If you don’t sew, don’t sew well, or just like to cheat (who doesn’t?) then you may find this useful.
A quick recap of how I made this bag:
|I started with old bed sheets. Those were cut up into strips and turned into yarn.|
|Once I had the “yarn”, I started crocheting the bag, working from the bottom up.|
|I finished it off with a flap, a pretty button, and a pair of handles.|
Now I’m working on the liner. All bags need liners. At least I think so. Making liners is a real pain. At least I think so.
I don’t own a sewing machine. Even if I did, I would not be very good with it.
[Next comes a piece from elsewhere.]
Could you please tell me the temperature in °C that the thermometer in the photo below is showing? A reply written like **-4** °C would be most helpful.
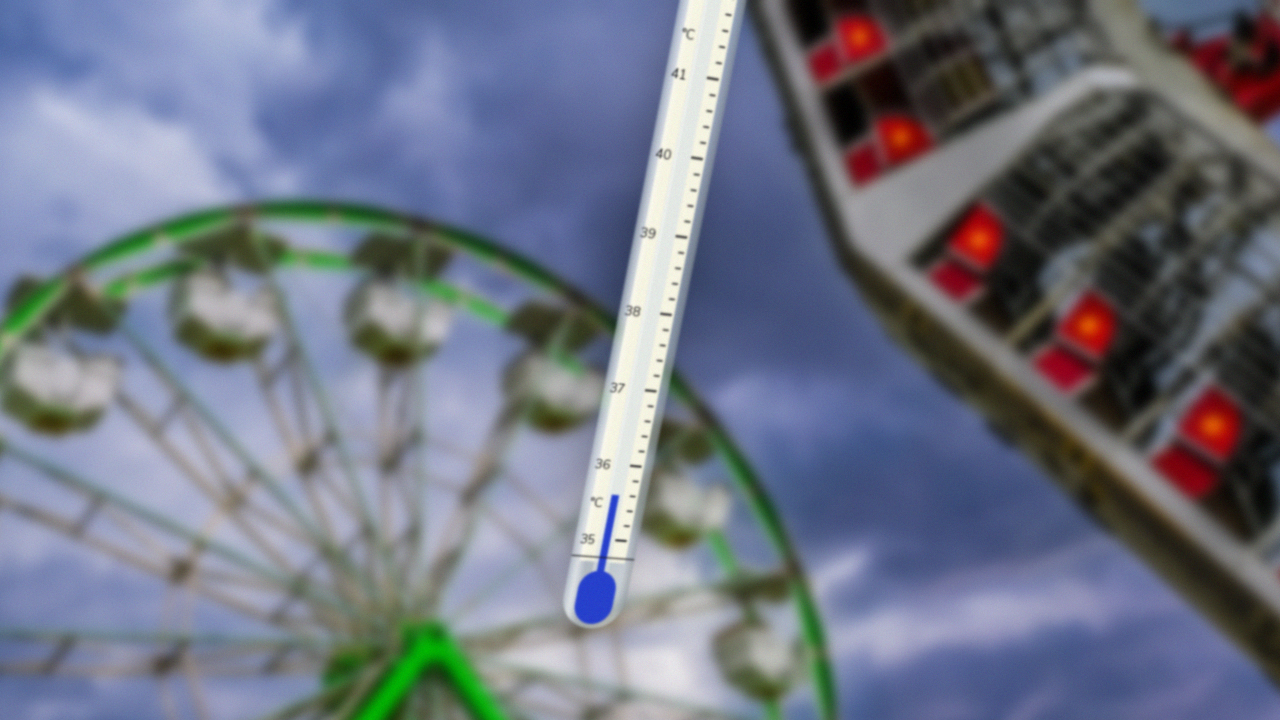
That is **35.6** °C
No, no i wouldn’t. I can say that with utter confidence because I’ve had more than one sewing lesson from more than one seamstress. Those lessons never go well. I can never pick up a knack for it. So when I need a liner for a bag…
I use an old pillow case! Old pillow cases already have seams you know. Just pointing that out. Those seams are straight and double stitched (usually) and best of all, they are made by someone else. Ha!
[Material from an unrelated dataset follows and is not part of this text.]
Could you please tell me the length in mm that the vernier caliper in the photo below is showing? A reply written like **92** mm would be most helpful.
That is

I made my tote bag with this particular pillow case in mind. I purposefully made the bag slightly smaller than the case. Crochet fabric stretches. It stretches quite a bit. Woven fabric, like the pillow case, does not. I wanted to be sure that as I filled up my bag, and it stretched out, I didn’t exceed the size of the lining inside. That may make for a lining with a few folds and wrinkles in it but I promise you, the liner will last longer this way.
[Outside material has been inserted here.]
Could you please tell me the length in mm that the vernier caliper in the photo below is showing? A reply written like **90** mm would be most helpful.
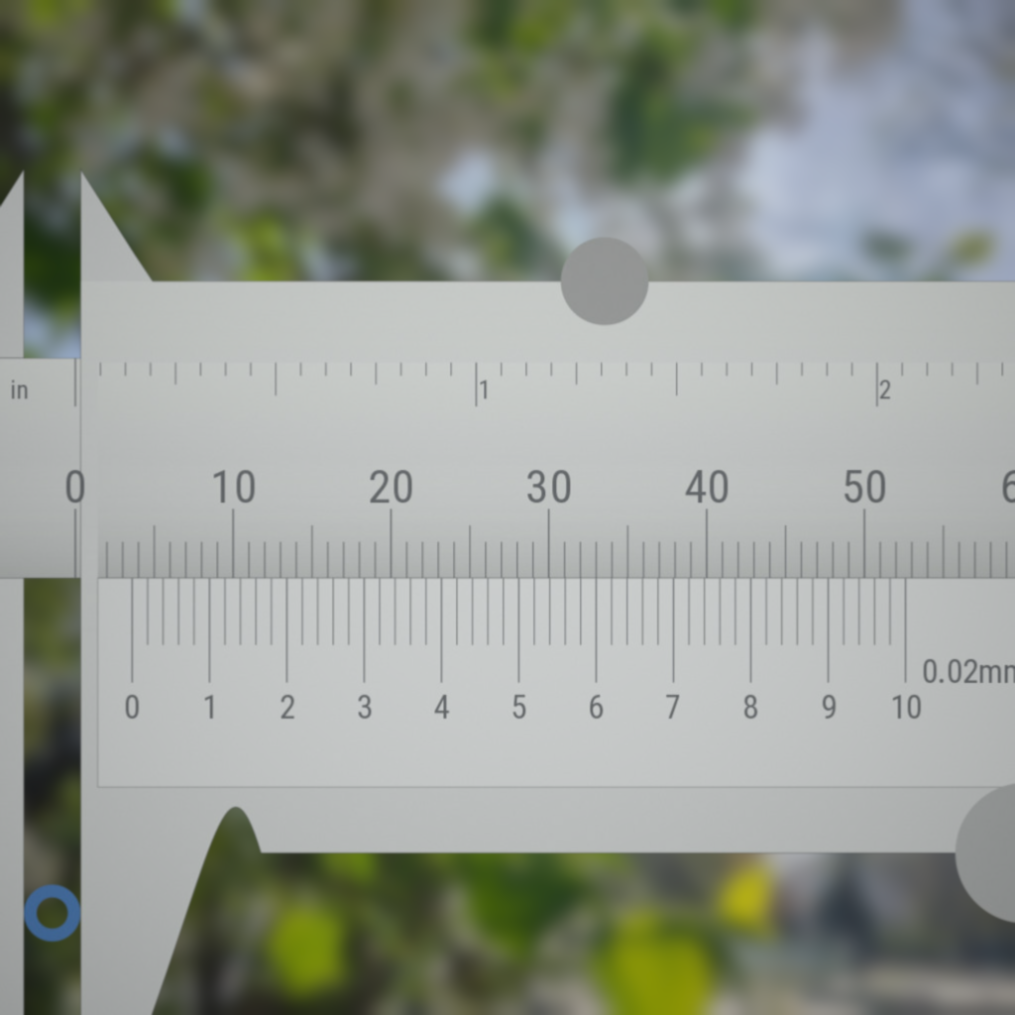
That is **3.6** mm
(And who sees the liner in your bag anyway? Just you!)
How I Made a Liner from An Old Pillow Case
1) I cut the pillow case so that it was the height of my bag, plus two extra inches.
2) I folded those extra two inches down and then tacked into place with a few tiny stitches. I used 100% cotton covered poly hand quilting thread for this. I wanted those stitches to be as invisible as possible.
3) Then I turned the case inside out, so I would not see the seams when I looked into my bag, and hand stitched it to the top of my crochet bag.
To stitch the top of the liner to the top of the tote bag, I switched to a thicker thread; crochet cotton thread, size 30. I used a running stitch… sorta. It looks like a running stitch on the liner side.
But on the crochet side, I thread the needle around/underneath the legs of my single crochet stitches. This makes for a very strong seam.
That’s my cheat. That’s how I line a bag without touching a sewing machine, or cutting out a liner pattern, or pinning edges, or basting seams, or any thing! Hope you found it helpful.